» **What to work on**: Turn the lines starting with the one containing "left wrist: (401, 374, 12)" and ending with the one containing "right knee: (623, 504, 18)" into a Markdown table with the columns No. and Line. Number each line and leave out any blank lines.

» **Input data**:
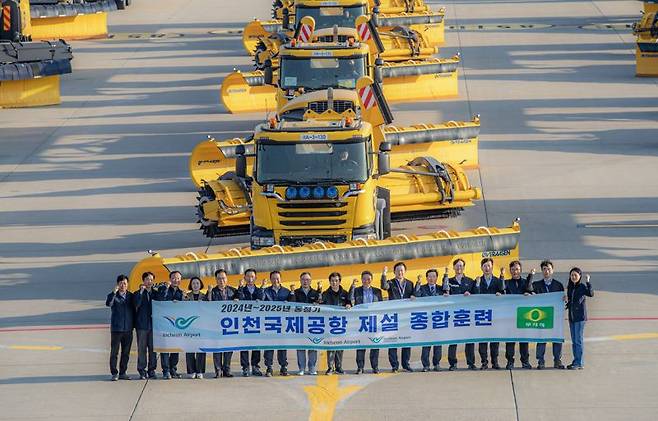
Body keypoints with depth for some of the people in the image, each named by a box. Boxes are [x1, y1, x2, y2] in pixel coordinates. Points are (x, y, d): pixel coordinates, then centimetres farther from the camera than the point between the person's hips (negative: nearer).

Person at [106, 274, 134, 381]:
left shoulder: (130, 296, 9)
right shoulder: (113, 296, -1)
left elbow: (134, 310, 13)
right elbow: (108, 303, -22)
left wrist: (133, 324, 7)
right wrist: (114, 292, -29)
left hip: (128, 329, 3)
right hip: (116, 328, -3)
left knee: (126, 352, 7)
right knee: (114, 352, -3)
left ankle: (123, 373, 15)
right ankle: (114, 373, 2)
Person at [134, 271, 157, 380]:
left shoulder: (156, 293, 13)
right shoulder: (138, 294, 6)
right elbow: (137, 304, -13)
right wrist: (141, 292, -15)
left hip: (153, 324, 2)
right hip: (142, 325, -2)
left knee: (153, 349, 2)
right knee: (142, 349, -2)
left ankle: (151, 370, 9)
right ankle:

* * *

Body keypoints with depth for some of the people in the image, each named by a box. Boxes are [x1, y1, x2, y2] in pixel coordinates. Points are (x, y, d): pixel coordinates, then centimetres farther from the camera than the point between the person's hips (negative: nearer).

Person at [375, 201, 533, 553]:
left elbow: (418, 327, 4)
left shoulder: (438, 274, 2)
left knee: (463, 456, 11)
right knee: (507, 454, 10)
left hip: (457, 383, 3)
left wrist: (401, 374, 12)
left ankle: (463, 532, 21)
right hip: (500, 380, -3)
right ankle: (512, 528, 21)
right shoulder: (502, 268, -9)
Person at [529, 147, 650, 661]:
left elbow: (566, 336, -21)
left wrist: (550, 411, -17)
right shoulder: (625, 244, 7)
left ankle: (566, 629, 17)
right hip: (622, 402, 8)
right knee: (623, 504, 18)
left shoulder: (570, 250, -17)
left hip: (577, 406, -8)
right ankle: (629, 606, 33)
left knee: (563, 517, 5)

---

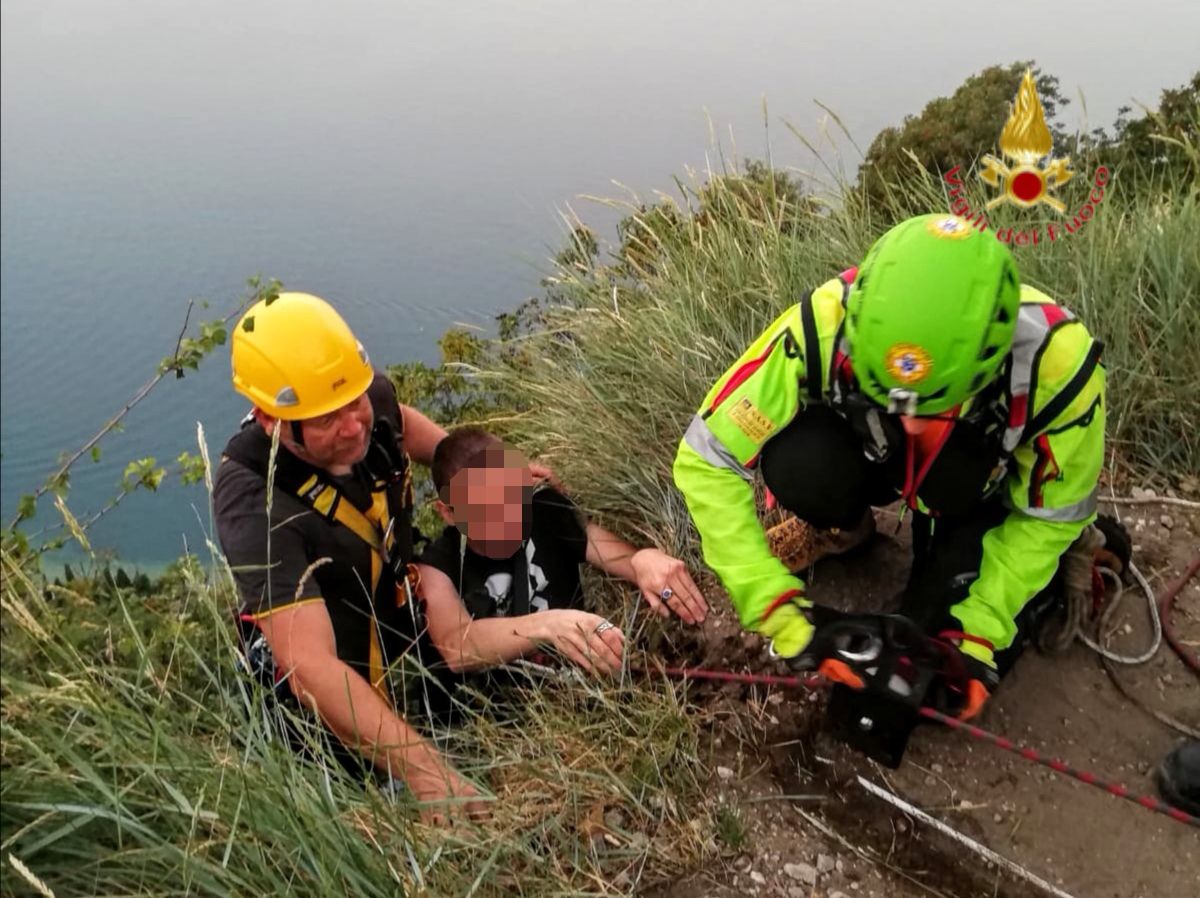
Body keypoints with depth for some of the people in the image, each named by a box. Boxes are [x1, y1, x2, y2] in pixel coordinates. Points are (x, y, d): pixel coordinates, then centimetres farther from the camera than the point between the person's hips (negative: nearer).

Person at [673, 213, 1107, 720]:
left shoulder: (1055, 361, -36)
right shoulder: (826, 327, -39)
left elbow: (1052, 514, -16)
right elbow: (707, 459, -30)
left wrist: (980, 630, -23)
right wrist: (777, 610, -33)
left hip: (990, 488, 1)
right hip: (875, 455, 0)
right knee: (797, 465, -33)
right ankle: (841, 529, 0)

» **Answer for the task**:
| No. | Line |
|---|---|
| 1 | left wrist: (401, 374, 12) |
| 2 | left ankle: (463, 532, 21) |
| 3 | right hip: (500, 380, -3) |
| 4 | right ankle: (512, 528, 21) |
| 5 | right shoulder: (502, 268, -9) |
| 6 | Person at [529, 147, 650, 661]: |
| 7 | left elbow: (566, 336, -21) |
| 8 | left wrist: (550, 411, -17) |
| 9 | right shoulder: (625, 244, 7) |
| 10 | left ankle: (566, 629, 17) |
| 11 | right hip: (622, 402, 8) |
| 12 | right knee: (623, 504, 18) |